The most common contract defenses are duress, unconscionability, incapacity, fraud, and the basic assumption. defenses4 of mutual mistake, unilateral mistake, impossibility, frustration of purpose and commercial impracticability. In this Article, I limit my discussion to basic assumption defenses. Several prevailing rationales explain why a party should be allowed to escape contractual liability despite the sufficiency of consideration where there has been a failure of a basic assumption material to the transaction. No single rationale or principle, however, unifies all basic assumption defenses. Several commentators have noted that similar fact patterns applying a given doctrine often yield inconsistent results. Parties’ employment of these defenses, and courts’ analyses of them, is often confusing and inaccurate.

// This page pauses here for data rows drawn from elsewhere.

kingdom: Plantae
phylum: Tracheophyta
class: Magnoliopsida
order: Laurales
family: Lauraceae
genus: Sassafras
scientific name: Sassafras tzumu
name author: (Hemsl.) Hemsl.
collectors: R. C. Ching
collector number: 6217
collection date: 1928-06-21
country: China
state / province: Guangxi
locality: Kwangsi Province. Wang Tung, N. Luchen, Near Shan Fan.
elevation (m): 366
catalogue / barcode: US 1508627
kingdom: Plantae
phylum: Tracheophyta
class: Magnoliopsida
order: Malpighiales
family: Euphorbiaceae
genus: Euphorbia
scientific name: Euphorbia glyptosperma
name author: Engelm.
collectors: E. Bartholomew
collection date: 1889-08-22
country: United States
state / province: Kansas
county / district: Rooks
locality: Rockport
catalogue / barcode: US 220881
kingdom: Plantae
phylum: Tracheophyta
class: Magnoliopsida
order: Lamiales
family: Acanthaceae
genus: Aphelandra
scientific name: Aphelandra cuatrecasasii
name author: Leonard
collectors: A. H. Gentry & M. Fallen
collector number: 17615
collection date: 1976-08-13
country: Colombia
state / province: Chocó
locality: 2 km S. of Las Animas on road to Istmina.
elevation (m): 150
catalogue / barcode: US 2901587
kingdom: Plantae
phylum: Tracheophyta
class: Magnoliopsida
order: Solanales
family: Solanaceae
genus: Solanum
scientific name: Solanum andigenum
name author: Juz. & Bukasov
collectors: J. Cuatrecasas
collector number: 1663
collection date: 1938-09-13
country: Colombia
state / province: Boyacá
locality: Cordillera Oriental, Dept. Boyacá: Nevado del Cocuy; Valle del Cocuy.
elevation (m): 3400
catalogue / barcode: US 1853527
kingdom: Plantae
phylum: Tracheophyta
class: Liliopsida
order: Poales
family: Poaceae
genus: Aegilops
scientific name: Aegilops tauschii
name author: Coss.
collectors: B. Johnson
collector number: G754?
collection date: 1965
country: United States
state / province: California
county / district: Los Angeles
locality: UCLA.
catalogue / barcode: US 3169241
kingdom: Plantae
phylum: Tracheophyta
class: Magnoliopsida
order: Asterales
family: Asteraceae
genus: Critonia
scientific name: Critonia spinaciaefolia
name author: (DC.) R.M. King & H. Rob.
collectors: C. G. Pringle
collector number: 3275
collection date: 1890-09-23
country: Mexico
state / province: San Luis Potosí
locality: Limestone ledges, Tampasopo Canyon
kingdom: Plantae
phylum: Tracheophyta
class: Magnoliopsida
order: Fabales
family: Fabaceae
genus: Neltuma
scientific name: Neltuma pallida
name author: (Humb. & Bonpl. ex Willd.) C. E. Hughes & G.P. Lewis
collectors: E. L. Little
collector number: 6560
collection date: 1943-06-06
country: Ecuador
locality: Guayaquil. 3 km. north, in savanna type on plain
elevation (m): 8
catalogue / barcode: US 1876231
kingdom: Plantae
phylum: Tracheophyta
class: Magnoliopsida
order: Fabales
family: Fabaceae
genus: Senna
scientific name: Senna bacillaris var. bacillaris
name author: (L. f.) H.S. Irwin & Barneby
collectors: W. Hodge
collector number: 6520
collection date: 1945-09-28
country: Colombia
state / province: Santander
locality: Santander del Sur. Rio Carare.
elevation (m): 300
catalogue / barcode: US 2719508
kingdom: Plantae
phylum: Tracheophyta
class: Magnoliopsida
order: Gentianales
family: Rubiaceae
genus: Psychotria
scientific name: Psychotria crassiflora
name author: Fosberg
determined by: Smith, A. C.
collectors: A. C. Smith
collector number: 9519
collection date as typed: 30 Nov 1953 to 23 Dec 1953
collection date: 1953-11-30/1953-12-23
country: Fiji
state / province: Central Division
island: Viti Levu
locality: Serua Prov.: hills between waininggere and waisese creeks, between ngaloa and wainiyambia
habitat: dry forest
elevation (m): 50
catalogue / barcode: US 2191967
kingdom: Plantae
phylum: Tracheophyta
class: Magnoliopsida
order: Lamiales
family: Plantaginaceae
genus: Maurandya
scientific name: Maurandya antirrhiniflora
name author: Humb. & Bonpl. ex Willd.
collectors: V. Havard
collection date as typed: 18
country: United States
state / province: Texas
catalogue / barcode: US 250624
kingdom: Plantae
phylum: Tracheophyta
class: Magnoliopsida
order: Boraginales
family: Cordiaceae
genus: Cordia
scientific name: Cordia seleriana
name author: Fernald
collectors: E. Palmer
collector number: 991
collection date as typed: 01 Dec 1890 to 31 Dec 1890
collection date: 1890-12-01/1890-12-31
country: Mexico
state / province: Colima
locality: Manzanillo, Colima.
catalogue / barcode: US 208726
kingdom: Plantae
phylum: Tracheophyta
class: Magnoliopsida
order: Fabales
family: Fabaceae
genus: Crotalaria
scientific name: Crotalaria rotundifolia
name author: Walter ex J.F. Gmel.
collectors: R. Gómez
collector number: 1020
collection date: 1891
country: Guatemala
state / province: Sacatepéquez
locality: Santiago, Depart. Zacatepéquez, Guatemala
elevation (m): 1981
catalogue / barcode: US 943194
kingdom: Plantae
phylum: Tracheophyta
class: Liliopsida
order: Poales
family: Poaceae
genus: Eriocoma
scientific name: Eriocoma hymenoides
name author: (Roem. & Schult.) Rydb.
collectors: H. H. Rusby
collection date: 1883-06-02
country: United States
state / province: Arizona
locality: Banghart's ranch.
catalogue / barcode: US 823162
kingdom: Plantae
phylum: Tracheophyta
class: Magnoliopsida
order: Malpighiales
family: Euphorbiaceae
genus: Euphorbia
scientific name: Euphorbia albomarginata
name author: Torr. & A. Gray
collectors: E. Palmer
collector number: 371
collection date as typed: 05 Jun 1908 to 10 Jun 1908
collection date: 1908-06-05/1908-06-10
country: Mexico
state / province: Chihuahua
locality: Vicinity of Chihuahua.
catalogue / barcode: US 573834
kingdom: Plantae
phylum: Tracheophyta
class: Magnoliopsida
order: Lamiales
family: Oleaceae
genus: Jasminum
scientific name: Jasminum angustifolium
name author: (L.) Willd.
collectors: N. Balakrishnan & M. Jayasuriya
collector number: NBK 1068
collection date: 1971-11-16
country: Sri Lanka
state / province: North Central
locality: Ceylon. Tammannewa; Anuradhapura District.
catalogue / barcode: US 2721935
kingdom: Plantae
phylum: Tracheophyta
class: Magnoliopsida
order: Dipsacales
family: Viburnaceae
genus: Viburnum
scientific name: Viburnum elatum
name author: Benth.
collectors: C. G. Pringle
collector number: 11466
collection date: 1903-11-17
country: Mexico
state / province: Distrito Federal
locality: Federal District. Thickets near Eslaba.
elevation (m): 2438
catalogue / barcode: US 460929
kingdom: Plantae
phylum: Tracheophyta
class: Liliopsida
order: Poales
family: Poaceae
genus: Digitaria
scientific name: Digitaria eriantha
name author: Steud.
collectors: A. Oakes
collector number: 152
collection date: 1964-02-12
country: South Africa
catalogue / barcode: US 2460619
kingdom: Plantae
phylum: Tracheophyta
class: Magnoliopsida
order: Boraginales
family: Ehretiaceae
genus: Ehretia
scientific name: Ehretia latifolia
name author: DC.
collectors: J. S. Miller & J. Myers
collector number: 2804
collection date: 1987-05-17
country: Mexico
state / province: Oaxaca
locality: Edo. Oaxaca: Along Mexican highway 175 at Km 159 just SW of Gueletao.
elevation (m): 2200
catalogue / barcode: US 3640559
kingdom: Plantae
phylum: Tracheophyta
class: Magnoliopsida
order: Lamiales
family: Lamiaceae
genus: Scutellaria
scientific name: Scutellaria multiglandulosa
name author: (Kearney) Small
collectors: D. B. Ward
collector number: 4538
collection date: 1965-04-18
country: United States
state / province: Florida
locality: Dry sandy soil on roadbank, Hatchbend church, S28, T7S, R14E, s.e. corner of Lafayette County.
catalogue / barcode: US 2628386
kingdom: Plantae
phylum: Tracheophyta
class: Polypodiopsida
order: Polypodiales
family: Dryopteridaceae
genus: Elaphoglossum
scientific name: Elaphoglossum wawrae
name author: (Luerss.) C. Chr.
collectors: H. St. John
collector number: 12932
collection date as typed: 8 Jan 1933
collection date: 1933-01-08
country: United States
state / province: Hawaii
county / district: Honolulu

This Article proposes that basic assumption defenses can best be explained and analyzed through the prism of contractual intent. Although typically discussed in terms of a singular concept, contractual intent in fact comprises various facets, which I refer to as volitional intent, cognitive intent, and contextual purposive intent. Part II provides an introduction to, and description of, my proposed expanded intent analysis. Part III applies expanded intent analysis to cases involving basic assumption defenses. Part IV addresses possible concerns with using a dynamic approach/expanded intent analysis. This Article concludes that adopting my proposed intent-based analysis has several advantages over the current application of contract defenses. First and foremost, it directly addresses and incorporates contract law’s two primary objectives: furthering autonomy and facilitating transactions. Second, because it removes artificial doctrinal distinctions, it eliminates or minimizes confusion and simplifies analysis. Consequently, it provides for greater consistency in judicial decisions. Finally, the approach is flexible, and therefore better accommodates technological advancements, such as the Internet, in the modern marketplace.
Nancy Kim, Mistakes, Changed Circumstances and Intent, 56 U. KAN. L. REV. 473 (2008).